Two days later in a post called "The Case Against Piers Morgan," Gawker cataloged "two independent direct accusations of hacking" against Morgan and other less-than-concrete accusations.

Late Tuesday, July 26, The Daily Beast published a story called "Morgan Admits Dodgy Practices." Referencing a 2009 BBC interview with Morgan, Lloyd Grove writes,

"But two years before the exposure of Fleet Street's methods rocked the British body politic, Morgan didn't disagree that that phone-'tapping' and other 'down-in-the-gutter' tactics might have been employed in the attainment of sensational scoops."

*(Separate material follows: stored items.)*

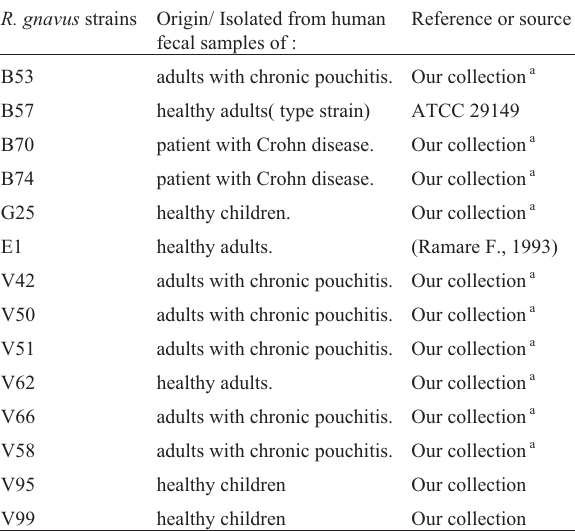
Table 1 - Strains of Ruminococcus gnavus . R. gnavus strains Origin/ Isolated from human fecal samples of :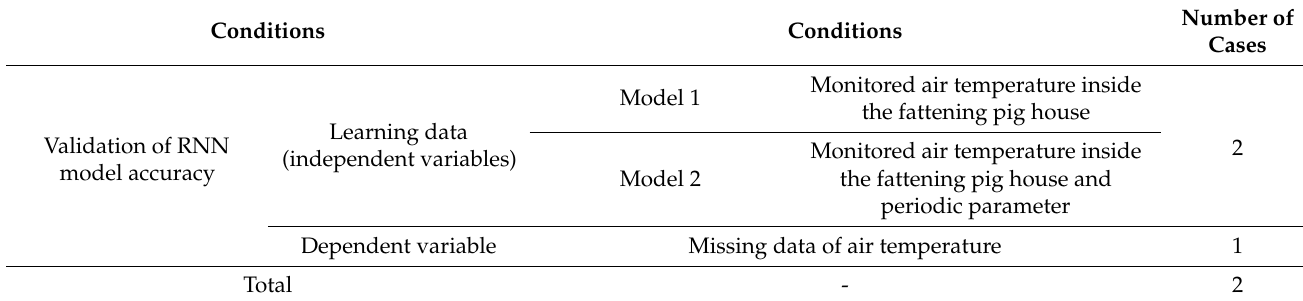
Table 2. Experimental conditions of learning data for developing the RNN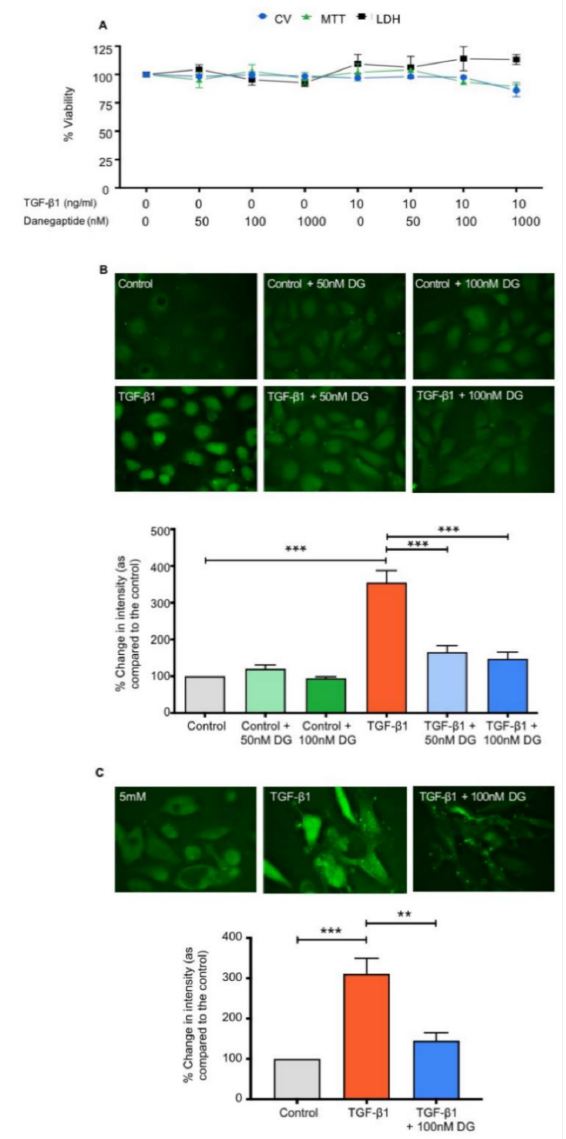
Figure 1. Danegaptide prevents TGF β 1-evoked increases in hemichannel-mediated dye uptake. In panel ( A ), human kidney 2 (HK2) cells were cultured in low glucose (5 mM) ± TGF β 1 (10 ng/mL) ± danegaptide (50, 100 and 1000 nM) for 48 h and cell viability assessed. Results are presented as the mean ± SEM ( n = 3). Incubation with TGF β 1 (10 ng/mL ± danegaptide (50–1000 nM)) did not alter 3-(4,5-dimethylthiazol-2-yl)-2,5-diphenyltetrazolium bromide (MTT) uptake, lactate dehydrogenase (LDH) release or crystal violet (CV) staining. In panels ( B ) and ( C ), carboxyfluorescein dye uptake was used to assess hemichannel activity in HK2 cells and human proximal tubule epithelial cells (hPTECs), with the degree of dye loading being directly proportional to opening. Cells were cultured in low glucose (5 mM) ± TGF β 1 (10 ng/mL) ± danegaptide (50 or 100 nM) for 48 h. Danegaptide prevented TGF β 1-evoked increases in carboxyfluorescein dye uptake in HK2 cells (panel ( B )) and hPTECs (panel ( C )). Minimal dye loading occurred in control cells, whilst dye loading significantly increased in cells treated with TGF β 1. Addition of danegaptide (50 or 100 nM) reduced dye uptake, returning the fluorescence intensity to control levels. Intensity is expressed as a percentage compared to low-glucose controls and is representative of 3 separate experiments. Data are presented as the mean ± SEM ( n = 3), with key significances indicated (** p < 0.01, *** p < 0.001; one-way ANOVA and Tukey’s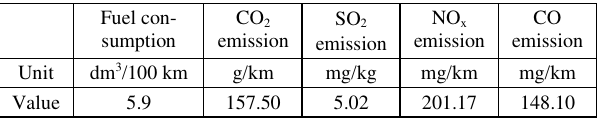
Table 9. Fuel consumption and pollutant emission of ICEV in the TtW phase – results of RDE test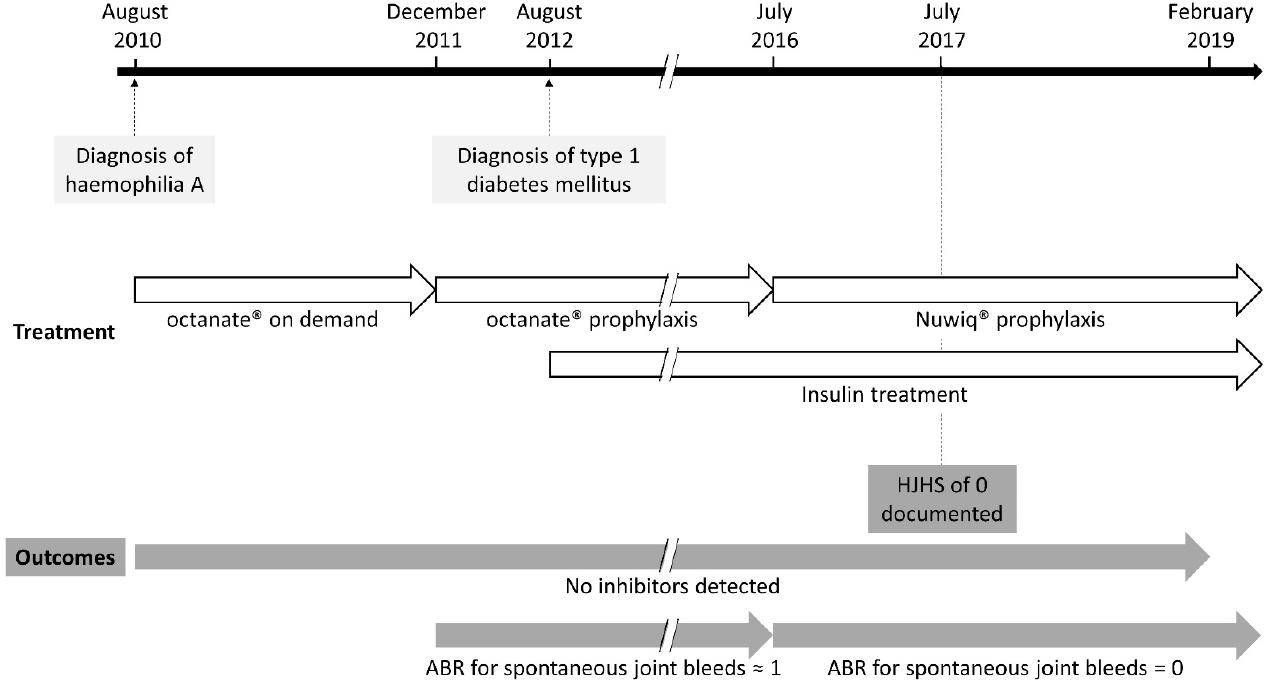
Figure 1. Timeline of key events and outcomes. Timeline of key diagnoses (light grey boxes), treatments (open arrows) and outcomes (dark grey arrows and boxes). ABR, annualised bleeding rate; HJHS, Haemophilia Joint Health Score.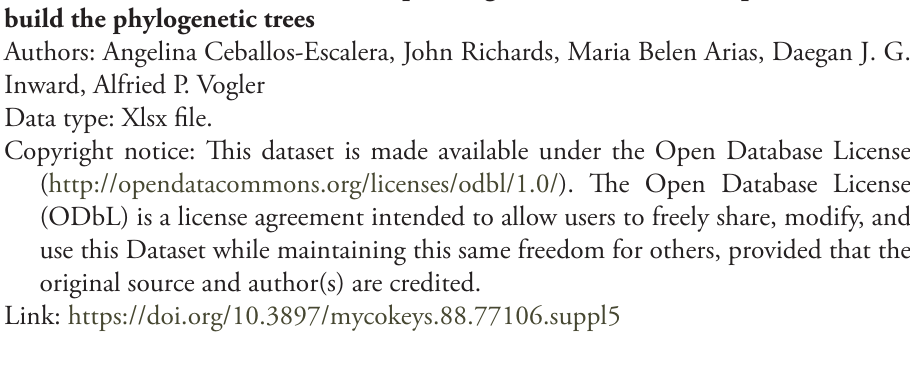
Table S1. Accession numbers corresponding with the reference sequences used to build the phylogenetic trees Authors: Angelina Ceballos-Escalera, John Richards, Maria Belen Arias, Daegan J. G.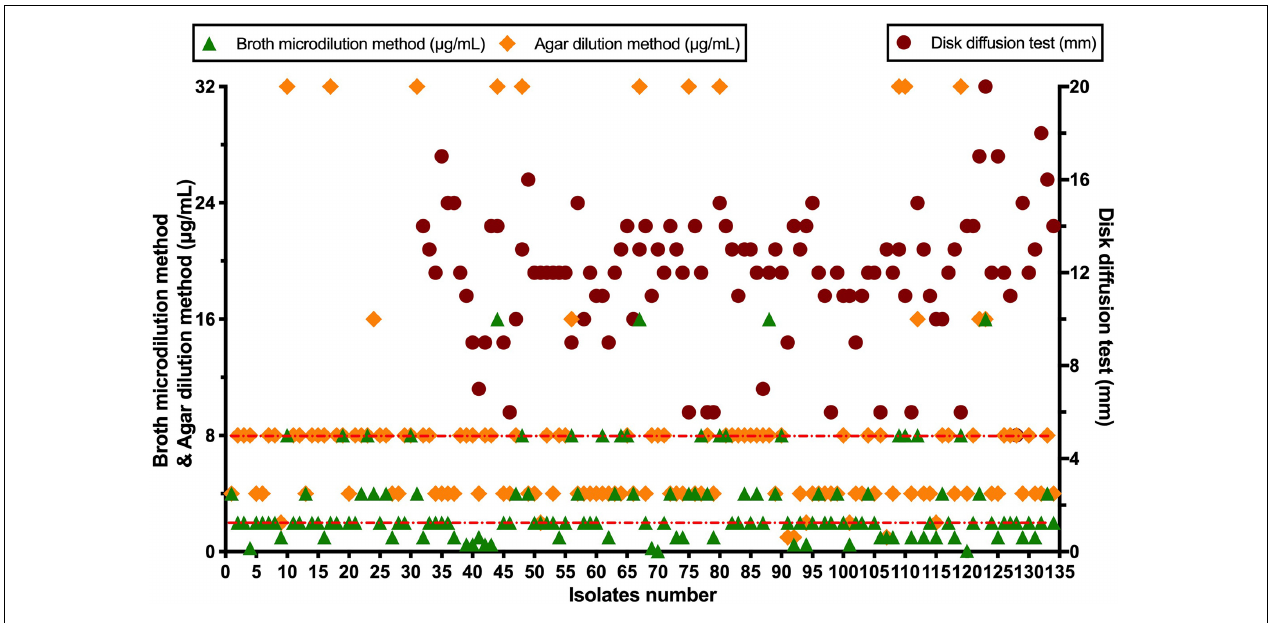
FIGURE 3 | Scatter diagram of tigecycline susceptibility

Read more: On Twitter, Piers Morgan denies hacking phones

According to The Daily Beast, in the 2009 BBC interview, Kristy Young and Morgan had the following exchange:

"And what about this nice middle-class boy who would have to be dealing with, I mean, essentially people who rake through people's bins for a living?" Young asked Morgan. "People who tap people's phones, people who take secret photographs...who do all that very nasty down-in-the-gutter stuff--how did you feel about that?"

Morgan responds, according to The Daily Beast, saying, "Not a lot of that went on...A lot of it was done by third parties, rather than the staff themselves." He adds later, "That's not to defend it, because obviously you were running the results of their work."

In a statement Tuesday, Morgan said, "There is no contradiction between my comments on Kirsty Young's Desert Island Discs show and my unequivocal statements with regard to phone-hacking."

On Twitter Sunday, Morgan blocked Mensch, tweeting, "In fact, I'm going further - you are now officially BLOCKED @LouiseMensch #NoTimeForLyingHalfwits"

The hacking scandal revolves around allegations that News of the World, a paper owned by Rupert Murdoch's News Corp., hacked cell phones for scoops, including the phone of Milly Dowler, a 13-year-old girl who was murdered in 2002. Morgan edited News of the World in 1994 and 1995 and edited The Daily Mirror from 1995 to 2004.

James Hipwell, formerly a reporter for The Daily Mirror, has alleged hacking was widespread there during Morgan's tenure. News Corp. shuttered News of the World on July 10.